EXERCISE: Set down the lines that begin at the top of the records and end with the line containing "het laden van", and drop every picture.

==*==

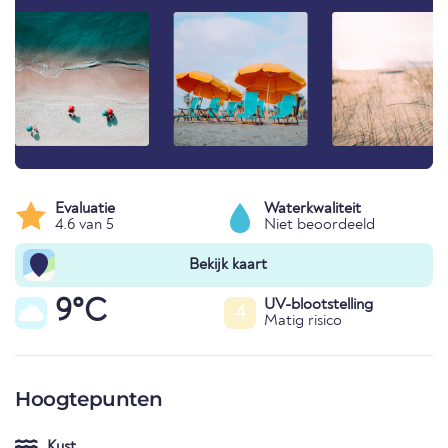
Evaluatie
Waterkwaliteit
4.6 van 5
Niet beoordeeld
Bekijk kaart
9°C
UV-blootstelling
4
Matig risico
Hoogtepunten
Kust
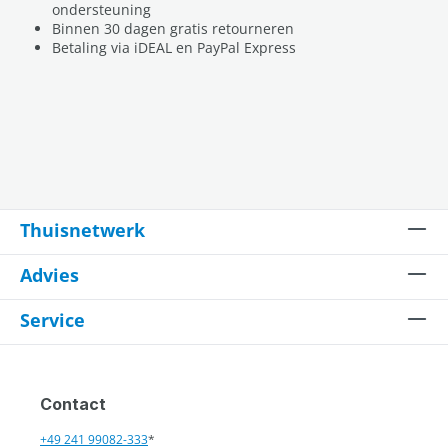
ondersteuning
Binnen 30 dagen gratis retourneren
Betaling via iDEAL en PayPal Express
Thuisnetwerk
Advies
Service
Contact
+49 241 99082-333
*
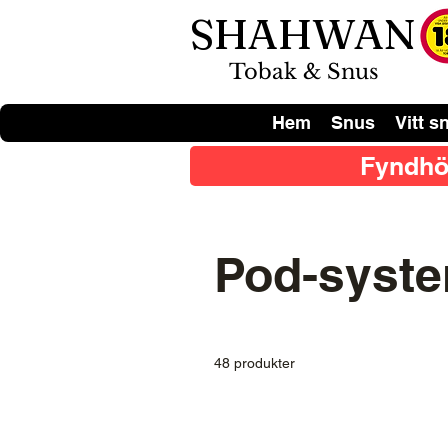
SHAHWAN
Tobak & Snus
Hem
Snus
Vitt s
Fyndhö
Pod-syst
48 produkter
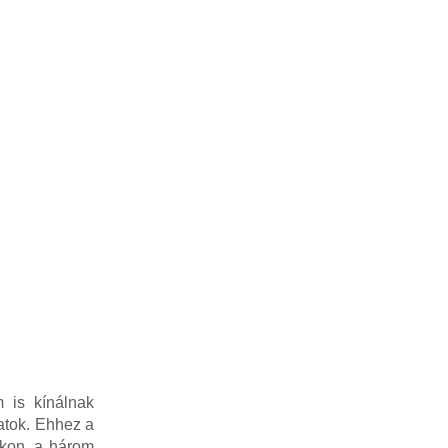
 is kínálnak
latok. Ehhez a
ákon, a három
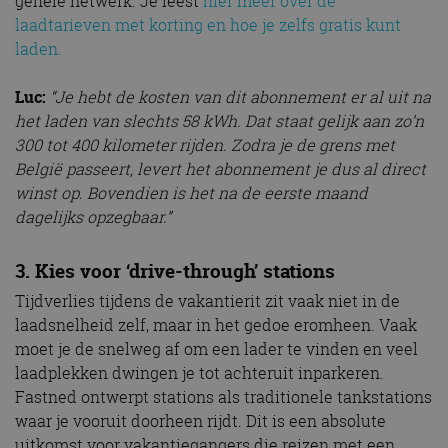
gehele netwerk. Je leest
hier meer over de
laadtarieven met korting en hoe je zelfs gratis kunt
laden.
Luc:
“Je hebt de kosten van dit abonnement er al uit na
het laden van slechts 58 kWh. Dat staat gelijk aan zo’n
300 tot 400 kilometer rijden. Zodra je de grens met
België passeert, levert het abonnement je dus al direct
winst op. Bovendien is het na de eerste maand
dagelijks opzegbaar.”
3. Kies voor ‘drive-through’ stations
Tijdverlies tijdens de vakantierit zit vaak niet in de
laadsnelheid zelf, maar in het gedoe eromheen. Vaak
moet je de snelweg af om een lader te vinden en veel
laadplekken dwingen je tot achteruit inparkeren.
Fastned ontwerpt stations als traditionele tankstations
waar je vooruit doorheen rijdt. Dit is een absolute
uitkomst voor vakantiegangers die reizen met een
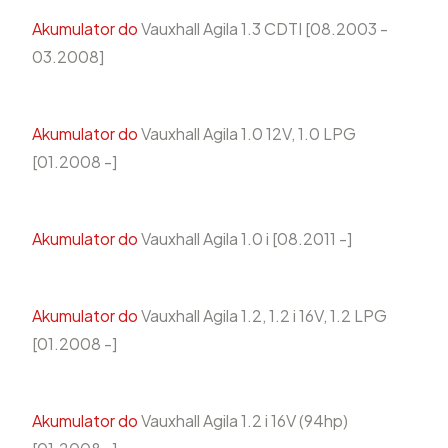
Akumulator do
Vauxhall Agila 1.3 CDTI [08.2003 -
03.2008]
Akumulator do
Vauxhall Agila 1.0 12V, 1.0 LPG
[01.2008 -]
Akumulator do
Vauxhall Agila 1.0 i [08.2011 -]
Akumulator do
Vauxhall Agila 1.2, 1.2 i 16V, 1.2 LPG
[01.2008 -]
Akumulator do
Vauxhall Agila 1.2 i 16V (94hp)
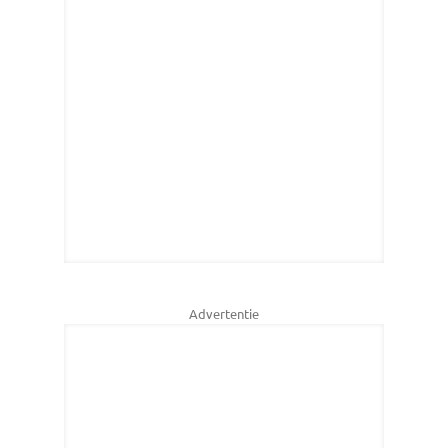
Advertentie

==*==

OUTPUT OF THE TASK:
Evaluatie
Waterkwaliteit
4.6 van 5
Niet beoordeeld
Bekijk kaart
9°C
UV-blootstelling
4
Matig risico
Hoogtepunten
Kust
ondersteuning
Binnen 30 dagen gratis retourneren
Betaling via iDEAL en PayPal Express
Thuisnetwerk
Advies
Service
Contact
+49 241 99082-333
*
SHAHWAN
Tobak & Snus
Hem
Snus
Vitt s
Fyndhö
Pod-syst
48 produkter
 is kínálnak
latok. Ehhez a
ákon, a három
gehele netwerk. Je leest
hier meer over de
laadtarieven met korting en hoe je zelfs gratis kunt
laden.
Luc:
“Je hebt de kosten van dit abonnement er al uit na
het laden van slechts 58 kWh. Dat staat gelijk aan zo’n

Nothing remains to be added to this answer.